I have never done a 90 minute boil but I had a pilsner last year that had a hint of what could have been DMS(I think) which I had not had before with my Kolsch’s. I’m not a fan of a 90 minute boil. As far as the hop schedule I was thinking .5 oz 60, .5 oz 20 and possibly a .5 oz at flameout but I’m not sure about that because I want to dry hop 1 oz for a few days. Any thoughts?

I kind of like the idea of a Simcoe Pils with a dry hop. Nothing wrong with your hop schedule but I don’t think I would just throw .5oz at it like that. Come up with a plan and an identified IBU and hit it accordingly.

I will start building the recipe tomorrow and see what it looks like

Here is my recipe. I am open to any suggestions.

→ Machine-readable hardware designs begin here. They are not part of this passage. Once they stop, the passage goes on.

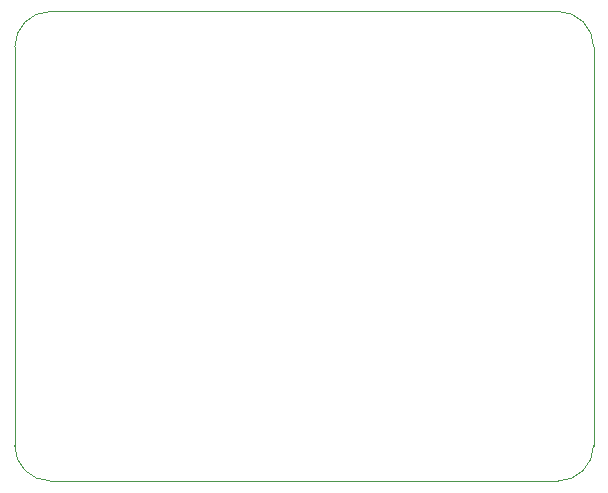
<source format=gm1>
%TF.GenerationSoftware,KiCad,Pcbnew,8.0.3-8.0.3-0~ubuntu22.04.1*%
%TF.CreationDate,2024-06-18T13:07:19+03:00*%
%TF.ProjectId,DoserDriver,446f7365-7244-4726-9976-65722e6b6963,rev?*%
%TF.SameCoordinates,Original*%
%TF.FileFunction,Profile,NP*%
%FSLAX46Y46*%
G04 Gerber Fmt 4.6, Leading zero omitted, Abs format (unit mm)*
G04 Created by KiCad (PCBNEW 8.0.3-8.0.3-0~ubuntu22.04.1) date 2024-06-18 13:07:19*
%MOMM*%
%LPD*%
G01*
G04 APERTURE LIST*
%TA.AperFunction,Profile*%
%ADD10C,0.050000*%
%TD*%
G04 APERTURE END LIST*
D10*
X52000000Y-70750000D02*
G75*
G02*
X49000000Y-67750000I0J3000000D01*
G01*
X52000000Y-70750000D02*
X95000000Y-70750000D01*
X49000000Y-34000000D02*
G75*
G02*
X52000000Y-31000000I3000000J0D01*
G01*
X98000000Y-67750000D02*
X98000000Y-34000000D01*
X95000000Y-31000000D02*
G75*
G02*
X98000000Y-34000000I0J-3000000D01*
G01*
X98000000Y-67750000D02*
G75*
G02*
X95000000Y-70750000I-3000000J0D01*
G01*
X49000000Y-34000000D02*
X49000000Y-67750000D01*
X95000000Y-31000000D02*
X52000000Y-31000000D01*
M02*

</source>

Looks good. Your total IBU puts you right at the top or just over the stnadard range for a pilsner but your bittering (60 mins) charge looks a little light for my taste. I’ve traditionally shot for 25 IBU from my bittering addition but recently pushed it to 29-30 IBU. I like a nice crisp bitterness from my pils. It’s a matter of personal taste but 20 is more in the range of a helles IMHO.

Are you saying that you would add another quarter oz at the start of the boil?

Yes I would but that’s just my personal preference. You’ve brewed pilsners before so just shoot for similar bittering addition to the ones you’ve liked. As I said I like a pretty bitter pils.